Start with 17-year-old Darnella Frazier, who was one of several people who used her cellphone to record the horrific scene, and refused to stop. Had that grueling video not been shared with the public via social media, the original police narrative — that George Floyd appeared to suffer “medical distress” after being placed in handcuffs, and then just died — would have been the official story. As Mr. Balko put it: “He’d have been a blip: a guy accused of passing a fake $20 bill who resisted arrest, suffered ‘medical distress’ and died.”

But there were many, many more factors that made this case incontrovertible, Mr. Balko noted. There was Mr. Chauvin, as villainous a defendant as you could hope for, sneering on the video as he snuffed out Mr. Floyd’s life, and sitting stoic and silent in the courtroom, the picture of remorselessness. There was the election of a Black attorney general — the first Black man or women elected to statewide office in Minnesota — and the appointment of a reform-minded police chief. There was a potent prosecution team and a remarkably weak defensive strategy. And there was, as Mr. Balko noted, “a remarkably diverse jury” in a county that is 74 percent white.

Another key factor: Mr. Chauvin’s department scaled the “blue wall of silence” to testify against their colleague, and to make clear that his actions were not acceptable policing. The fact that it was so breathtaking to watch officers put justice before omerta is testimony to just how out of balance policing has become.

Mr. Balko’s conclusion — “Chauvin’s conviction struck a blow for justice, but this isn’t how the system operates most of the time” — is the ultimate takeaway.

And it’s a message that resonates here. It underscores the underlying racism found in every single department, to some degree. Those that can’t find it aren’t looking hard enough, because it’s been baked into policing over generations, just as it stubbornly exists in society at large.

The verdict, though, is a hopeful sign of a changing nation. The protests this summer and fall, including in white, affluent areas, like the East End, showed a transformation of the nation in general. It was a rebellion challenging the staying power of racism, and demanding that, if nothing else, police begin to address the inequities that are killing people of color at an infuriating rate.
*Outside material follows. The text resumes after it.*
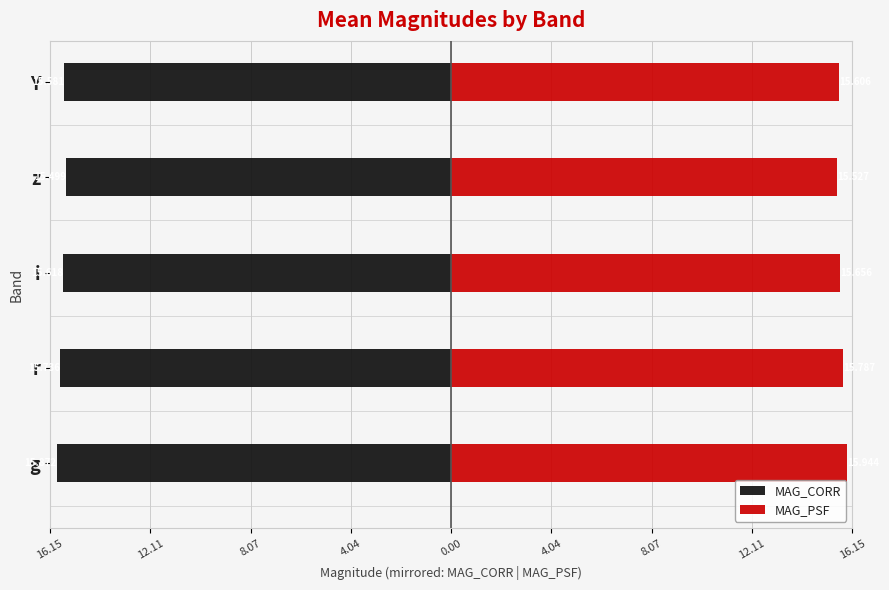

What is the approximate value of MAG_PSF at i?

15.7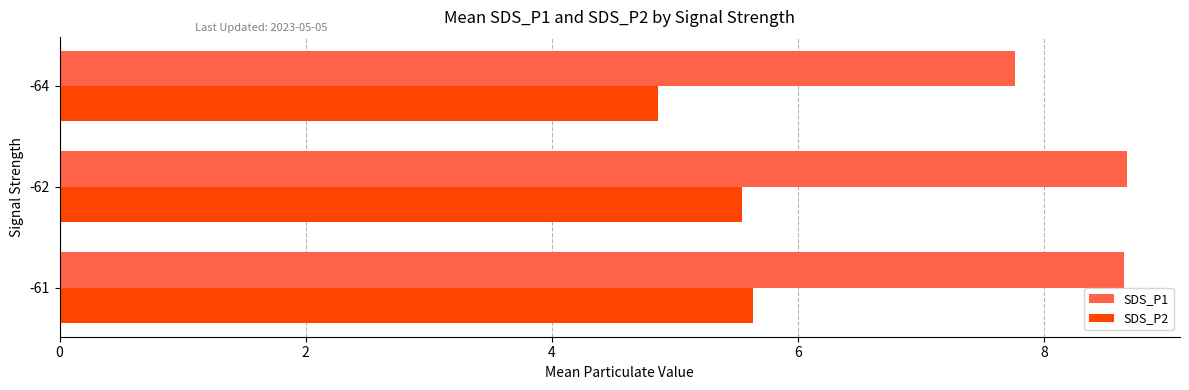

How many categories are shown in the chart?

3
The Chauvin verdict offers something we haven’t had in a while: hope. It’s not about being anti-police — it’s about society demanding change, real change. This conviction, and all the protests that preceded it, are a watershed moment where the American people said, loudly, that police are not always right, and it’s okay to say that out loud.
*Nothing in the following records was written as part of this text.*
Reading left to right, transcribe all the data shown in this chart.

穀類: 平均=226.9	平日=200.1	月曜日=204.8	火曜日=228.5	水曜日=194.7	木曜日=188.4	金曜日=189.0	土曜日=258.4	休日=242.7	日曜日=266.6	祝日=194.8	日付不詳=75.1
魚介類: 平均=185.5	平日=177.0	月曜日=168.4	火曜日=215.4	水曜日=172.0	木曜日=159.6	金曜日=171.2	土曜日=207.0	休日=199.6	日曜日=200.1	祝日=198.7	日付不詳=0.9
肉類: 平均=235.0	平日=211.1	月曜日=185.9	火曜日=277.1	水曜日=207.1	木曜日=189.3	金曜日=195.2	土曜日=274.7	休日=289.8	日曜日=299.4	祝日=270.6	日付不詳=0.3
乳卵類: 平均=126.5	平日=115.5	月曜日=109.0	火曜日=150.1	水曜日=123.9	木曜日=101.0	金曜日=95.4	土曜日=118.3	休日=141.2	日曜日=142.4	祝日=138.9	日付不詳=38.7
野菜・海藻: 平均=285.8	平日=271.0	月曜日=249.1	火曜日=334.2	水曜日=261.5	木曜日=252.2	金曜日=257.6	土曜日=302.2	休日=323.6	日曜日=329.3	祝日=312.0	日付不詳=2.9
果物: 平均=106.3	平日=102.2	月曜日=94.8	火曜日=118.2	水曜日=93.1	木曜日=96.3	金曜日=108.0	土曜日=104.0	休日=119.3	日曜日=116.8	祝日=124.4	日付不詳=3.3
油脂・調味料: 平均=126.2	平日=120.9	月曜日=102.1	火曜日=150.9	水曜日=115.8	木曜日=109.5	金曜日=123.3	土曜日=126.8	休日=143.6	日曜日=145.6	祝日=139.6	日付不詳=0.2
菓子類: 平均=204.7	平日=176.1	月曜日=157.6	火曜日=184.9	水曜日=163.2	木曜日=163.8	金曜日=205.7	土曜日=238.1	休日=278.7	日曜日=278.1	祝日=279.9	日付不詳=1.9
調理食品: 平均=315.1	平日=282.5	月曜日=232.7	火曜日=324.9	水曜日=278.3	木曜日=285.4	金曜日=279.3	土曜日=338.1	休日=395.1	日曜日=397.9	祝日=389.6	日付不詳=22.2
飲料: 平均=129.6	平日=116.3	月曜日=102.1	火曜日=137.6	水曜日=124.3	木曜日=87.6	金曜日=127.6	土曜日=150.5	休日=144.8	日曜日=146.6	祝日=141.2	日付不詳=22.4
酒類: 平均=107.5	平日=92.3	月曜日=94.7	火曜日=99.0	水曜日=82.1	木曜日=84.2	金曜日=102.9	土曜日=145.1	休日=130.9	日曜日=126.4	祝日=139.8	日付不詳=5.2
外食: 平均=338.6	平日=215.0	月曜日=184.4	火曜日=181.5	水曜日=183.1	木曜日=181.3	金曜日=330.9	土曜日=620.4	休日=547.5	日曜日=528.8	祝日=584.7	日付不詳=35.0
A sobering note: In the 24 hours after the verdict, the Associated Press noted, six people were killed by police officers in the United States. Not all were murders, of course; the killing of a 16-year-old Black girl in Columbus, Ohio, for instance, captured on an officer’s body cam footage, shows the ambiguity of dangerous situations the police face all the time, and the risk of inaction as well as the use of deadly force.

The point is not that police are always wrong — but that it’s long past time to study these incidents more closely instead of shrugging them off as just part of the job. These deaths are sometimes unavoidable, but they’re frequently the result of poor policing, poor decisions, poor policy. That’s true everywhere, not just in the precincts where they happen.

The protests demanded action — and the Chauvin verdict showed that it’s not impossible. That’s not enough, but, for now, it’s something to appreciate.